PARIS : Nicolas JEFFS : « On organise par la loi une crise…
Partager :

PARIS : Nicolas JEFFS : « On organise par la loi une crise du logement évitable »
L’expert immobilier Nicolas Jeffs alerte sur l’échéance du DPE de janvier 2028, qui menace de provoquer une crise du logement sans précédent.
Dans une tribune transmise à la presse, le spécialiste immobilier, diagnostiqueur et auditeur énergétique Nicolas Jeffs tire la sonnette d’alarme sur les conséquences des réformes successives du Diagnostic de Performance Énergétique (DPE). Conçu à l’origine comme un simple outil informatif, il s’est transformé en un redoutable instrument de sélection, voire d’exclusion, de millions de biens du parc locatif français. L’expert dénonce une bombe à retardement réglementaire dont l’échéance de janvier 2028 pourrait déstabiliser durablement le marché du logement.
« Le Diagnostic de Performance Énergétique devait être un simple outil d’information au service des acheteurs et des locataires. Il est devenu, au fil des réformes, un puissant instrument de sélection », analyse Nicolas Jeffs.
Le précédent des logements G, un avertissement ignoré
L’interdiction de louer les logements classés G, effective depuis le 1er janvier 2025, a servi de galop d’essai et a révélé les failles de la méthode. Cette mesure a touché près de 1,5 million de biens, provoquant une onde de choc pour de nombreux propriétaires. Selon l’expert, la réalité a été brutale : « une dépréciation pouvant atteindre 20 % à la vente », des ventes contraintes dans l’urgence et des lancements de travaux de rénovation coûteux, souvent sans garantie de résultat.
Face au risque de pénurie locative, le gouvernement a finalement ajusté tardivement la méthode de calcul du DPE, permettant à certains biens de regagner la classe F. Un correctif qui, pour Nicolas Jeffs, illustre l’impréparation des pouvoirs publics. « Mais ces aménagements sont arrivés trop tard : ceux qui avaient anticipé ont payé le prix fort, tandis que les règles évoluaient en cours de route », déplore-t-il.
Janvier 2028 : une menace systémique quatre fois plus grande
Le scénario de 2025 risque de se répéter à une échelle bien plus massive. En janvier 2028, ce sera au tour des logements classés F d’être interdits à la location. Or, le volume concerné n’est plus le même : il s’agit cette fois de 4 à 5 millions de logements, soit une part considérable du parc locatif privé français.

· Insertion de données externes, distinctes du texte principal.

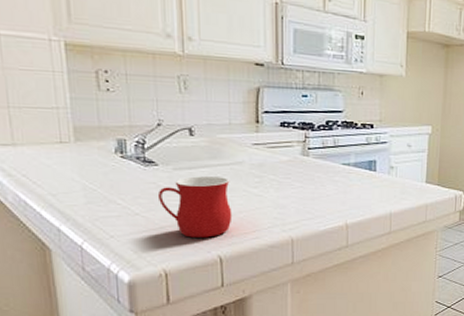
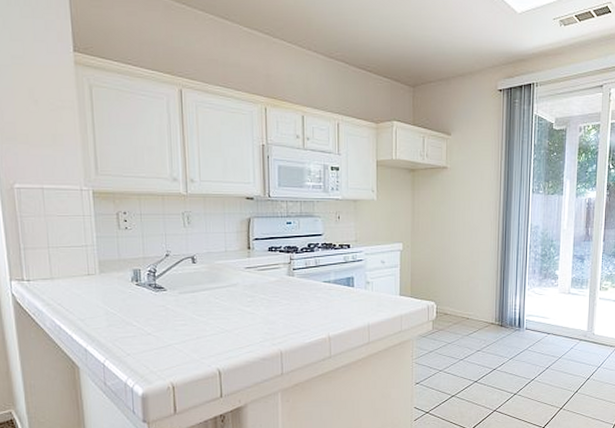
mug: present [159,176,233,238] -> none [167,298,229,353]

« Allons-nous vraiment accepter un retrait aussi massif du parc locatif ? Ou serons-nous, comme pour les G, contraints de corriger la trajectoire dans l’urgence ? », s’interroge Nicolas Jeffs. Il souligne que cette mesure s’ajoute à un environnement déjà difficile pour les bailleurs, marqué par l’encadrement des loyers, l’instabilité fiscale et la complexification des normes. Pour lui, le cumul de ces contraintes fragilise l’offre de logements disponibles.
Changer de cap : inciter plutôt que sanctionner
Face à ce mur réglementaire, l’expert appelle à une révision profonde de la stratégie. Il estime qu’il est encore temps d’éviter une crise majeure en remplaçant la logique de sanction par une politique d’incitation et d’accompagnement.

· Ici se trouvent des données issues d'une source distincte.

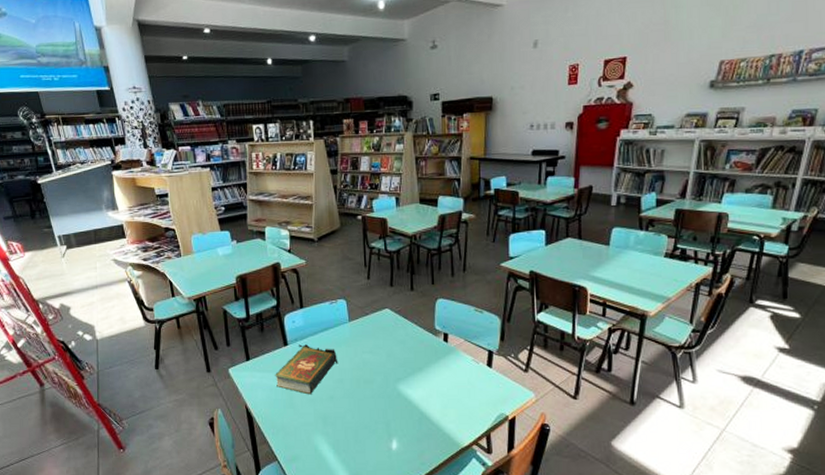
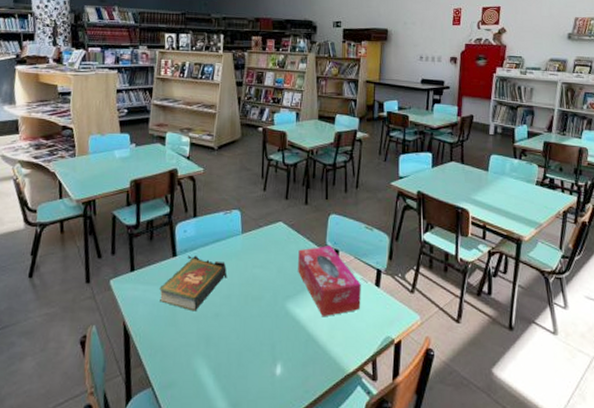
tissue box: none [407,330,473,397] -> present [298,246,361,317]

« Plutôt que d’interdire, il faut accompagner. Plutôt que de sanctionner, il faut inciter », insiste Nicolas Jeffs. Cela passe par la mise en place d’un calendrier de rénovation réaliste, la création d’aides financières réellement accessibles pour les propriétaires et une politique globale cohérente avec les capacités techniques et humaines du secteur du bâtiment.

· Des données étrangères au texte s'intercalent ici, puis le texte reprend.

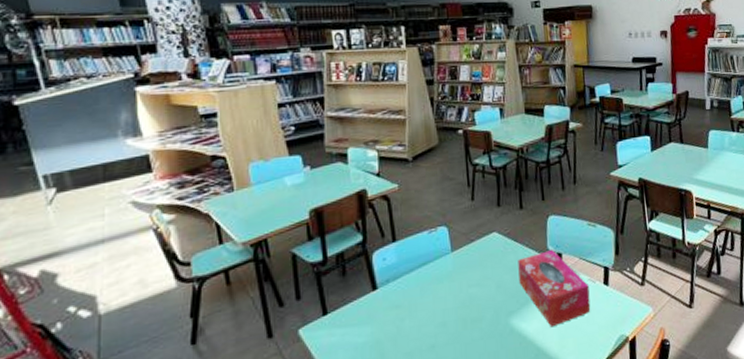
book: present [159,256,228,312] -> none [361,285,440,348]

L’enjeu dépasse la seule question écologique. « Elle est devenue sociale, économique et politique. Elle engage notre capacité collective à loger dignement les Français », conclut-il. Sans un changement de cap rapide, l’échéance de 2028 ne sera pas une simple date administrative, mais le point culminant d’une « crise du logement évitable, organisée par la loi ».